Sideways 3D Printing
I first saw this effect five years ago when I witnessed a Mass Portal delta-style machine, the Pharaoh, operating sideways. This was a bit of a revelation for me, and I assume the same would be true for most people who operate FFF 3D printers: they are built to be horizontal and they operate horizontally.
But it doesn’t have to be so.
The reason for this unused capability is due to bed adhesion.
FFF Bed Adhesion
In the FFF process the print must strongly adhere to the print surface so that subsequent layers can be accurately placed. It turns out that the nozzle’s extrusion line does generate some sideways pressure on the print: imagine the extrusion line like a thread lightly pulling on the model as it moves.
Bed adhesion systems are designed to overcome these forces by using very strong adhesion. It’s not permanent adhesion, of course, because you do need to remove the print at some point.

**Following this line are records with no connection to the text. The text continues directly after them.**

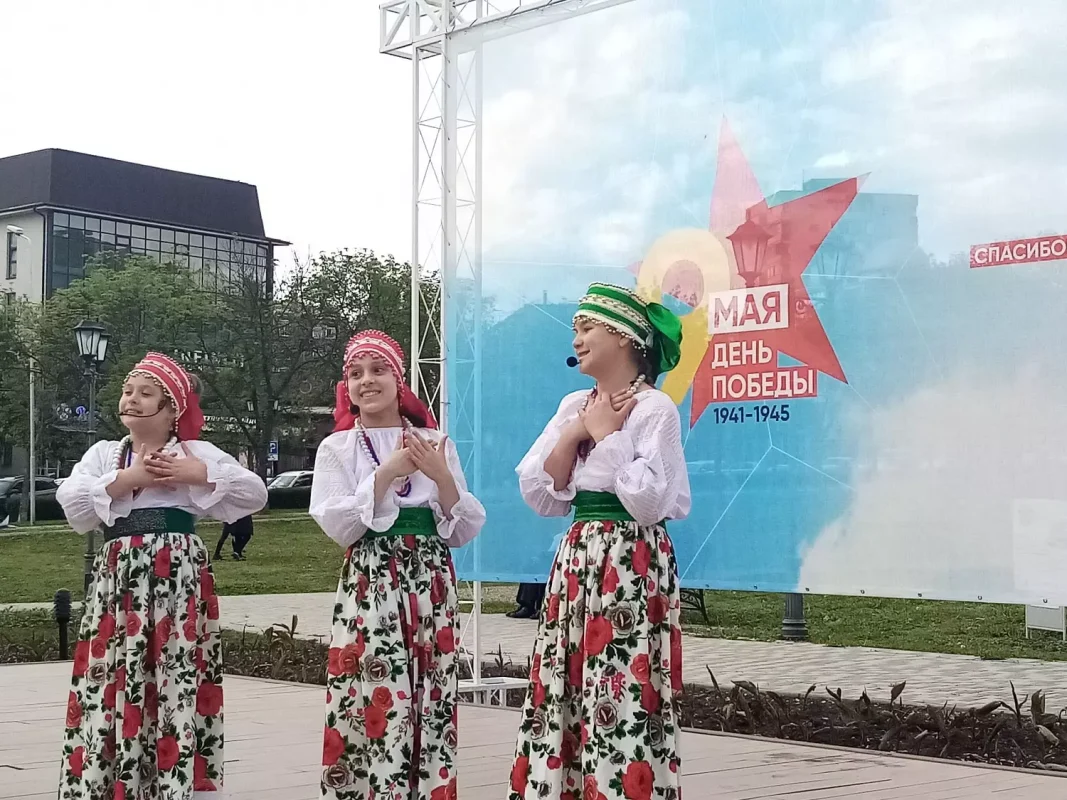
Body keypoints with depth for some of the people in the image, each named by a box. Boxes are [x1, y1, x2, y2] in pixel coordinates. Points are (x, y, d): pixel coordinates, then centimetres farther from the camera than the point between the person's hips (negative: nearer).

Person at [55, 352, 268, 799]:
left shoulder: (196, 452, 8)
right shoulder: (103, 454, 15)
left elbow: (255, 494, 2)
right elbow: (71, 503, -2)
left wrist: (199, 474, -8)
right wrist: (127, 479, -9)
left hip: (179, 573, -2)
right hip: (118, 576, 2)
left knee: (179, 679, -5)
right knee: (115, 680, -1)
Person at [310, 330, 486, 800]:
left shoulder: (435, 443, 9)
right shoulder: (337, 448, 5)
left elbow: (464, 531, 7)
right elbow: (338, 526, -7)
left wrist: (442, 477, -9)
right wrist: (387, 474, -13)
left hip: (432, 584, 2)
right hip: (369, 585, -2)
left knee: (430, 705, 1)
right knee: (377, 703, -9)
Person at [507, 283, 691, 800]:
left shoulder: (654, 407, -9)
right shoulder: (573, 406, 12)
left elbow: (649, 501, -20)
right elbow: (538, 494, 7)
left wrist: (607, 434, -12)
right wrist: (576, 434, -4)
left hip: (630, 567, -7)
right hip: (576, 562, 7)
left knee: (623, 703, -7)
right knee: (563, 698, 8)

However, during 3D printing, due to glue, chemistry, heat or some combination thereof, the print should stick quite strongly.
This strong adhesion is usually greater than the force of gravity. This means that a properly tuned FFF 3D printer should be able to operate on an angle, sideways and even upside down. In fact, FFF 3D printers have flown on the International Space Station and run successfully in a microgravity environment.
Wall-Mounted 3D Printer
That free orientation capability is what makes the wall-mounted 3D printer concept work. In this example, Repkord has developed a mounting system for the Creality 3DPrintMill, a belt 3D printer.
One of the best features of a belt 3D printer is that it can operate continuously, 3D printing object after object until the filament spool is exhausted.
One “problem” with belt 3D printers is that they can thus produce copious quantities of small parts in a relatively short time. Belt printer operators aren’t standing by the machine 24/7, nor are they showing up after the “job ends” to pick up the print — because on a belt 3D printer, the “job” potentially never ends.
The solution is usually to place a bucket or box under the end of the belt to collect objects as they peel off the curved end of the belt. That works, but is often inelegant.
The wall mounted solution seems to be far more elegant. It takes up far, far less space and offers a way to have a low-footprint collection box. If you’re pressed for space you could mount them in a vertical column above each other.
Wall-Mounted 3D Printer Farm
That configuration could enable the creation of an extremely dense belt 3D printer farm, where all floor space would be optimally used. Let’s do some math.
On a standard wall it might be possible to place three units in a vertical column. For width, these are about 600mm wide, so let’s say we space them 1m apart. Thus on a 3m wall you could place nine of these belt 3D printers safely and take up only 4.5sm floor space.
That’s extremely dense. Now imagine a 5 x 3 m room. If we spaced these “printer walls” within the room at 1m intervals you could have six of them, giving a total of 54 belt printers in a relatively small room. If these machines could each produce a small part, say, every two hours, the room would be capable of producing 27 objects per hour, or 4,536 objects per week.
That’s quite incredible, and I am pretty sure someone is going to try doing this.
If they do, they’d better ensure the room has air conditioning.